How does a 12 month cash flow forecast work?
A 12-month cash flow forecast is an important tool for optimally controlling the cash flow in a company. Here we show you how to create such a forecast and actively work with it.
A 12-month cash flow forecast shows a company its expected liquidity situation, i.e. how high its income and expenses will be in the next 12 months. This corresponds to long-term liquidity planning and is an important planning tool for start-ups as well as for companies already firmly established in the market.
In general, a cash flow forecast has several functions:
- It shows which resources are likely to be available in the coming months so that business activities and investments can be better planned
- It gives managers more control over liquidity so that funds can be targeted where they add the most value to the business
- It can indicate impending liquidity bottlenecks at an early stage so that those responsible have more time to act and can take measures in good time to limit the negative effects of the bottleneck.
- It helps managers better understand their business, enabling them to make better strategic decisions.
The principle for the 12 month cash flow forecast is very simple: you compare the expected income with the expected expenditure for each month. If you then subtract the expenses from the income, you get an ending balance for each month that shows either a deficit or a surplus - depending on whether the expenses are higher or lower than the income. In order for the cash flow forecast to be as accurate as possible, all income and expenses must be taken into account, as well as an estimate of future customer demand, investment plans, etc. In this way, a very accurate picture of the future is drawn. In this way, a very accurate picture of the future is drawn.
- Income may include:
- Customer payments
- Income from cash sales
- Subsidies and other funding
- Tax refunds
- Income from financial investments
- Income from licences/patents
Expenditures include, but are not limited to:
- Salary payments to employees
- Rental payments for office buildings, business premises, warehouses and production halls
- Payments to suppliers for purchases of materials and goods
- Fees for software licences
- General operating costs such as electricity, heating, water, internet
- Marketing costs
- Loan repayment instalments
- Tax payments or tax arrears
Let us now look at an example of a cash flow forecast. The following table shows the first two months of a year of a company's cash flow. The cash flow balance at the beginning of the year is £3,000.

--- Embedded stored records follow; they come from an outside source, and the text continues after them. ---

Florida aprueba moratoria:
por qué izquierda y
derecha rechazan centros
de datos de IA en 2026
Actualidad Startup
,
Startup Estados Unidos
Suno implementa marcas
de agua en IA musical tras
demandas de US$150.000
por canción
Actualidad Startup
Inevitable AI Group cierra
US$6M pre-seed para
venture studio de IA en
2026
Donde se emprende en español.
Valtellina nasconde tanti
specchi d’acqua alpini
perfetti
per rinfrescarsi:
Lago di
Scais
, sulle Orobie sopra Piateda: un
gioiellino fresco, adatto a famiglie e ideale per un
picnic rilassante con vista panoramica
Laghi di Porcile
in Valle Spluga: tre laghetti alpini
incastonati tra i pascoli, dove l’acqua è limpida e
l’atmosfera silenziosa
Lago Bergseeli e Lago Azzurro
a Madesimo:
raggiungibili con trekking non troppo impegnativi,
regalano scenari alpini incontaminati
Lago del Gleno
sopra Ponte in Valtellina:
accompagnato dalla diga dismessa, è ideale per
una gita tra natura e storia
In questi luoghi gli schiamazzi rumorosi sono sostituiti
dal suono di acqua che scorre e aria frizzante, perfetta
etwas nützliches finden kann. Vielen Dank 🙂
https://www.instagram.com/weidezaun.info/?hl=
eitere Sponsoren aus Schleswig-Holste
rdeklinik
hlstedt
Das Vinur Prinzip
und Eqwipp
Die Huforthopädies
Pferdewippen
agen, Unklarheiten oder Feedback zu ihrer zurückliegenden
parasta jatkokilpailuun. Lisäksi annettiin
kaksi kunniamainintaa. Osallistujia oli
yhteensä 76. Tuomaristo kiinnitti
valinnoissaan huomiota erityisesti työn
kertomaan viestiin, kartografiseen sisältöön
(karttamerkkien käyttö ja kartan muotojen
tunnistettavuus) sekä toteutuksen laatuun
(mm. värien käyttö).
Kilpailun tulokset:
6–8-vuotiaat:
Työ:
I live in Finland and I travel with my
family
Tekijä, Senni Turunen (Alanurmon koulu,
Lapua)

|Cash flow balance at start of year: £3,000||January||February|
|Revenue from sales||£5,000||£6,000|
|Income from financial investments||£500|
|Salary payments and wages||£2,000||£2,000|
|Expenses for marketing||£500||£400|
|Fees for software||£100||£100|
|BALANCE per month||£4,400||-£500|
|TOTAL cash balance = Balance from previous month + balance from current month||£7,400||£6,900|
If you follow this pattern, you can create a 12-month cash flow forecast. As you can see from the example above, you can use past values as a guide, especially for expenses, since some payments recur regularly in the same amount (e.g. salary payments or software fees).
It quickly becomes clear from this example that the accuracy of the forecast depends on which income and expenses are taken into account. Therefore, it is important to include all items as accurately as possible. This is the only way to get a clear view of your liquidity.
Since cash flow is a very fluctuating variable, it is impossible to predict it 100% accurately for a year, because one always works with estimates. In order to keep the cash flow forecast up-to-date, it is therefore important to adjust it regularly.
If, for example, customer demand is expected to increase at the beginning of the year, but then, contrary to expectations, decreases, this must be adjusted in the forecast, as otherwise it does not present a realistic picture of the future.
It is worthwhile to plan the 12 month cash flow forecast at the beginning of each month for the coming 12 months, so that you always have a forecast for 12 months based on the current cash flow figures.
To make it easier for you to create a 12-month cash flow forecast, you can download our free template here. In it, you can make changes yourself, for example, add more rows to the income and expenditure - depending on what makes sense for your business.
This 12 month cash flow forecast gives you a good overview of your expected cash flow balance in the coming months so that you can plan your activities even better. We wish you every success with it.